══ Listed records ══

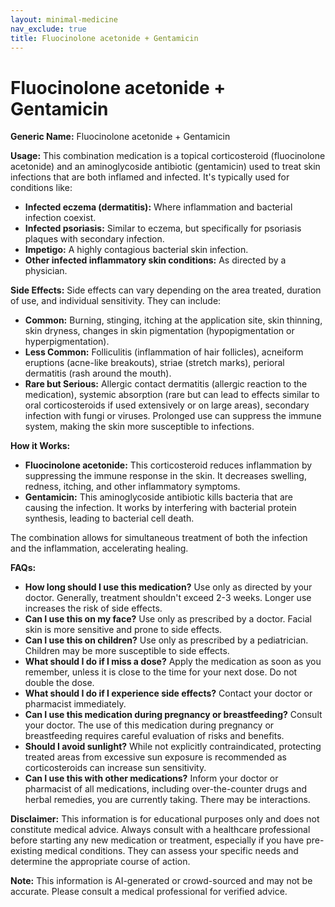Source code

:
 ```yaml
---
layout: minimal-medicine
nav_exclude: true
title: Fluocinolone acetonide + Gentamicin
---
```


# Fluocinolone acetonide + Gentamicin

**Generic Name:** Fluocinolone acetonide + Gentamicin

**Usage:** This combination medication is a topical corticosteroid (fluocinolone acetonide) and an aminoglycoside antibiotic (gentamicin) used to treat skin infections that are both inflamed and infected.  It's typically used for conditions like:

* **Infected eczema (dermatitis):**  Where inflammation and bacterial infection coexist.
* **Infected psoriasis:** Similar to eczema, but specifically for psoriasis plaques with secondary infection.
* **Impetigo:** A highly contagious bacterial skin infection.
* **Other infected inflammatory skin conditions:** As directed by a physician.


**Side Effects:**  Side effects can vary depending on the area treated, duration of use, and individual sensitivity.  They can include:

* **Common:** Burning, stinging, itching at the application site, skin thinning, skin dryness, changes in skin pigmentation (hypopigmentation or hyperpigmentation).
* **Less Common:** Folliculitis (inflammation of hair follicles), acneiform eruptions (acne-like breakouts), striae (stretch marks), perioral dermatitis (rash around the mouth).
* **Rare but Serious:**  Allergic contact dermatitis (allergic reaction to the medication), systemic absorption (rare but can lead to effects similar to oral corticosteroids if used extensively or on large areas), secondary infection with fungi or viruses.  Prolonged use can suppress the immune system, making the skin more susceptible to infections.

**How it Works:**

* **Fluocinolone acetonide:** This corticosteroid reduces inflammation by suppressing the immune response in the skin. It decreases swelling, redness, itching, and other inflammatory symptoms.
* **Gentamicin:** This aminoglycoside antibiotic kills bacteria that are causing the infection.  It works by interfering with bacterial protein synthesis, leading to bacterial cell death.

The combination allows for simultaneous treatment of both the infection and the inflammation, accelerating healing.


**FAQs:**

* **How long should I use this medication?**  Use only as directed by your doctor.  Generally, treatment shouldn't exceed 2-3 weeks. Longer use increases the risk of side effects.
* **Can I use this on my face?** Use only as prescribed by a doctor.  Facial skin is more sensitive and prone to side effects.
* **Can I use this on children?**  Use only as prescribed by a pediatrician.  Children may be more susceptible to side effects.
* **What should I do if I miss a dose?** Apply the medication as soon as you remember, unless it is close to the time for your next dose. Do not double the dose.
* **What should I do if I experience side effects?** Contact your doctor or pharmacist immediately.
* **Can I use this medication during pregnancy or breastfeeding?**  Consult your doctor.  The use of this medication during pregnancy or breastfeeding requires careful evaluation of risks and benefits.
* **Should I avoid sunlight?** While not explicitly contraindicated, protecting treated areas from excessive sun exposure is recommended as corticosteroids can increase sun sensitivity.
* **Can I use this with other medications?** Inform your doctor or pharmacist of all medications, including over-the-counter drugs and herbal remedies, you are currently taking.  There may be interactions.


**Disclaimer:** This information is for educational purposes only and does not constitute medical advice. Always consult with a healthcare professional before starting any new medication or treatment, especially if you have pre-existing medical conditions.  They can assess your specific needs and determine the appropriate course of action.


**Note:** This information is AI-generated or crowd-sourced and may not be accurate. Please consult a medical professional for verified advice.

═══

Exercise details:
Among the entries above, copy exactly only the lines starting with the one containing "bacterial infection coexist." and going through the one containing "around the mouth).", both ends included.

Your solution:
* **Infected eczema (dermatitis):**  Where inflammation and bacterial infection coexist.
* **Infected psoriasis:** Similar to eczema, but specifically for psoriasis plaques with secondary infection.
* **Impetigo:** A highly contagious bacterial skin infection.
* **Other infected inflammatory skin conditions:** As directed by a physician.


**Side Effects:**  Side effects can vary depending on the area treated, duration of use, and individual sensitivity.  They can include:

* **Common:** Burning, stinging, itching at the application site, skin thinning, skin dryness, changes in skin pigmentation (hypopigmentation or hyperpigmentation).
* **Less Common:** Folliculitis (inflammation of hair follicles), acneiform eruptions (acne-like breakouts), striae (stretch marks), perioral dermatitis (rash around the mouth).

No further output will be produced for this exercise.